**Exercise description**
Scan the entries below for the word "сентября". Copy each line that has it.

**Supplied data**

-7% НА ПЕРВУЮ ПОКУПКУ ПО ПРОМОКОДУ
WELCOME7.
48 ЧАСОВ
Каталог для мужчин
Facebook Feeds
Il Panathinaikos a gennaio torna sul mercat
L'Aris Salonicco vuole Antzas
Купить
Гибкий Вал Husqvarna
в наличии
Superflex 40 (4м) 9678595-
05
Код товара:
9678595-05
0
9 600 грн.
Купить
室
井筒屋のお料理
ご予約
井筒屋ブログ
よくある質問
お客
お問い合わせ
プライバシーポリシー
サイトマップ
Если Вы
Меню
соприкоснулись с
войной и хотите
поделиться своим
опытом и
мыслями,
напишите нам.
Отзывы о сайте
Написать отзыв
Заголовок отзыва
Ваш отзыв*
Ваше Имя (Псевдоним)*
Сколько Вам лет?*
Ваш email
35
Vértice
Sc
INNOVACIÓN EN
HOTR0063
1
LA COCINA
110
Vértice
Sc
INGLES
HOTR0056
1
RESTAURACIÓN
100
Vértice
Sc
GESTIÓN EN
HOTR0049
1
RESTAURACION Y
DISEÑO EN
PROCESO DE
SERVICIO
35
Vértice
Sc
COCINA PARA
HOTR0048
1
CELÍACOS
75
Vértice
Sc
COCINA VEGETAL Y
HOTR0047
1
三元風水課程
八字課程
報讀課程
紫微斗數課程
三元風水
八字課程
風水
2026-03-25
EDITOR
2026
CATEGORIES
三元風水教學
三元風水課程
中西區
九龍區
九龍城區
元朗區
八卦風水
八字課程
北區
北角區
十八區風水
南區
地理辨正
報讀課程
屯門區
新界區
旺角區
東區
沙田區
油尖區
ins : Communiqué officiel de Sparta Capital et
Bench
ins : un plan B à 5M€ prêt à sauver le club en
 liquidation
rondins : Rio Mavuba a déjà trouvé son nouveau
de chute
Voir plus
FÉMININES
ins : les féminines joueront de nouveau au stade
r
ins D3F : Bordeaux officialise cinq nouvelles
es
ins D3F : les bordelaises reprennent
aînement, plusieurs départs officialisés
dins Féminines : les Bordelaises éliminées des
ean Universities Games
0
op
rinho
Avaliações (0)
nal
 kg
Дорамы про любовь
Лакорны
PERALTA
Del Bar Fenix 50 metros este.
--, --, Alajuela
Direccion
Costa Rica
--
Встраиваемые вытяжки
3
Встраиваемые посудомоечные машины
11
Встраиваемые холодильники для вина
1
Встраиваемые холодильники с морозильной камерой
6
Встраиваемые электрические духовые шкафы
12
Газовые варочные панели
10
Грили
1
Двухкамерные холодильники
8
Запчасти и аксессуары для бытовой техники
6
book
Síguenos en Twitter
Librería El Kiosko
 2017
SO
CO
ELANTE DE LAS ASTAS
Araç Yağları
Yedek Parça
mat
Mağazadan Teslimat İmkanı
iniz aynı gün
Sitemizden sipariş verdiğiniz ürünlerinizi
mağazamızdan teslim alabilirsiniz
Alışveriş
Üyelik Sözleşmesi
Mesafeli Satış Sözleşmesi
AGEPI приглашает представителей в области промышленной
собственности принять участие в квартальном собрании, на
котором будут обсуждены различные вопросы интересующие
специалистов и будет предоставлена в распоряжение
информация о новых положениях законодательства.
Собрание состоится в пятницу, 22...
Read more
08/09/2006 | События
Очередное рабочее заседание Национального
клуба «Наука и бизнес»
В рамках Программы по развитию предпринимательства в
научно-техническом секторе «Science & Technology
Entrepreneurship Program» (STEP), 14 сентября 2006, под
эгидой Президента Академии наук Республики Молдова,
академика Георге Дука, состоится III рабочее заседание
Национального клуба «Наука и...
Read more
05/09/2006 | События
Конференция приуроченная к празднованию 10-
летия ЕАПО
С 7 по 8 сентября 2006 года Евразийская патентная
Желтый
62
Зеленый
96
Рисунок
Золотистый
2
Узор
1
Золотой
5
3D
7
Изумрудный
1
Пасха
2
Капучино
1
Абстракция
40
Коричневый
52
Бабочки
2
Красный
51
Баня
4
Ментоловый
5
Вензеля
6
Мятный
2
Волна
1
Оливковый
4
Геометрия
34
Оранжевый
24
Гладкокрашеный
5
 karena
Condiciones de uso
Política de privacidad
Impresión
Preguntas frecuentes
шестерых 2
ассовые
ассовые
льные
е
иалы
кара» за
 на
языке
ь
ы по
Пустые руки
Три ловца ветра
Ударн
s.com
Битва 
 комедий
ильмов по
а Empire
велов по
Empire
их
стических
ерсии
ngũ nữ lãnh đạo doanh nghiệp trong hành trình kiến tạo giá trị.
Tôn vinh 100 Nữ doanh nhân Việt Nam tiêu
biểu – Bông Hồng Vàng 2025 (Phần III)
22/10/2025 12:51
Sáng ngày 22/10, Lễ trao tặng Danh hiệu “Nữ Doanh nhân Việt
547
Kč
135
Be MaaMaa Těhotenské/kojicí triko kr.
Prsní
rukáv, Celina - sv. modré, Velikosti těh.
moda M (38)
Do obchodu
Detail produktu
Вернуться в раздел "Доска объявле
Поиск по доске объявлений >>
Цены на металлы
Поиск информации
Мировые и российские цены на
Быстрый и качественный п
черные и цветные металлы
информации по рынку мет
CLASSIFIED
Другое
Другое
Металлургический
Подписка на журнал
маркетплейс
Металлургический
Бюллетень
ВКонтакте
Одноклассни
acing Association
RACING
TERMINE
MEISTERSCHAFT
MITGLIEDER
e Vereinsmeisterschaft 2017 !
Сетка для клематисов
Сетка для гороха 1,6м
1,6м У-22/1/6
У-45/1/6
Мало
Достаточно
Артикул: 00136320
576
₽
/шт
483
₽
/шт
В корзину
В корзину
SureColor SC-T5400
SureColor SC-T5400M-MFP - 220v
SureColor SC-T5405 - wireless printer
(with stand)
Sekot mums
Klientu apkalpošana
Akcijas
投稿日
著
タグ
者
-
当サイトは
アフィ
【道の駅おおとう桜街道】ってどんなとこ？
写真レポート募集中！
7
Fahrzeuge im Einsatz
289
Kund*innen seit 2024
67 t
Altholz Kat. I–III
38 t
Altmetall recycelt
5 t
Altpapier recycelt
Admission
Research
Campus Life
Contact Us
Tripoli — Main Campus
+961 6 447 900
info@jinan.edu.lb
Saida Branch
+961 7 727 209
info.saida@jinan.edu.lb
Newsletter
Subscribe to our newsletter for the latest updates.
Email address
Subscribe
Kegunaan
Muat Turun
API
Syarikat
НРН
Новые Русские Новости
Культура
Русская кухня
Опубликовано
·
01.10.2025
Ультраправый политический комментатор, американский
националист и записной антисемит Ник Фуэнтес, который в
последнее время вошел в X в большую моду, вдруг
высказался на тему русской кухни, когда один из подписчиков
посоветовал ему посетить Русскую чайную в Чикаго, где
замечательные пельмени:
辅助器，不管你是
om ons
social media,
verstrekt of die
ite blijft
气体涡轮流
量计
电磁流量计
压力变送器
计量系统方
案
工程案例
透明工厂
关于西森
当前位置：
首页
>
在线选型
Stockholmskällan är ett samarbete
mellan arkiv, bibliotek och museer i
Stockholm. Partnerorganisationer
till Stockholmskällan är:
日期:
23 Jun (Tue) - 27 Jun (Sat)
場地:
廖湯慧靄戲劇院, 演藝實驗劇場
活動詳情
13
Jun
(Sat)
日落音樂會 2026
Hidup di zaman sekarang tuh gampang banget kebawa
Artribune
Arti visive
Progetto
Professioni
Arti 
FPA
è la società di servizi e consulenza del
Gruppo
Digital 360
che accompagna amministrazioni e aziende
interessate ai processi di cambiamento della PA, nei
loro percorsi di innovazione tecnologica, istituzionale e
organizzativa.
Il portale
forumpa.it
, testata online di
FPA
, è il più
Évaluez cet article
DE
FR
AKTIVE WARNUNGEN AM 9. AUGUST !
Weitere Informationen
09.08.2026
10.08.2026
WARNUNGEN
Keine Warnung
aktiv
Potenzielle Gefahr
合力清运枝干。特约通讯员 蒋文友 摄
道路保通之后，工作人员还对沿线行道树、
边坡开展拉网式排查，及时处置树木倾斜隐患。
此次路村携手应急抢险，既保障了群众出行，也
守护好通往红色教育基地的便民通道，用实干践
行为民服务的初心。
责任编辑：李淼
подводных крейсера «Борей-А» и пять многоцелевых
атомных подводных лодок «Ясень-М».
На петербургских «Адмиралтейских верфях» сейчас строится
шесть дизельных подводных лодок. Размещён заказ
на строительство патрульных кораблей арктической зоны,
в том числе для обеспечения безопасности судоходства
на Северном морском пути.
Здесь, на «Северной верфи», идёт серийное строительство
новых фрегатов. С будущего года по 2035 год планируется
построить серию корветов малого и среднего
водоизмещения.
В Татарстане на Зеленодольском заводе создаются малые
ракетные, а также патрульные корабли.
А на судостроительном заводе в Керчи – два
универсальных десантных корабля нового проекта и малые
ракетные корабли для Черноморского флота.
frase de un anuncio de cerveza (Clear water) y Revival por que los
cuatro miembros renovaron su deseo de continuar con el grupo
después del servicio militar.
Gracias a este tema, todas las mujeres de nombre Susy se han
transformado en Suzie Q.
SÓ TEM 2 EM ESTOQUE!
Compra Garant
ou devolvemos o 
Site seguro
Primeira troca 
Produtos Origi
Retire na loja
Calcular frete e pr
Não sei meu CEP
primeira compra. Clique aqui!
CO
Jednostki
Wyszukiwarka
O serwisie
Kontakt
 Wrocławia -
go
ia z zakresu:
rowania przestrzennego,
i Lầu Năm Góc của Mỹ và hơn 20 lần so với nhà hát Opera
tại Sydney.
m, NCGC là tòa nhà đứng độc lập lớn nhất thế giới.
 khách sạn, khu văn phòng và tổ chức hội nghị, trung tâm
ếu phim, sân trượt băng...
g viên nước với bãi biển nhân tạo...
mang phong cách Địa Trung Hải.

**Solution**
Entrepreneurship Program» (STEP), 14 сентября 2006, под
С 7 по 8 сентября 2006 года Евразийская патентная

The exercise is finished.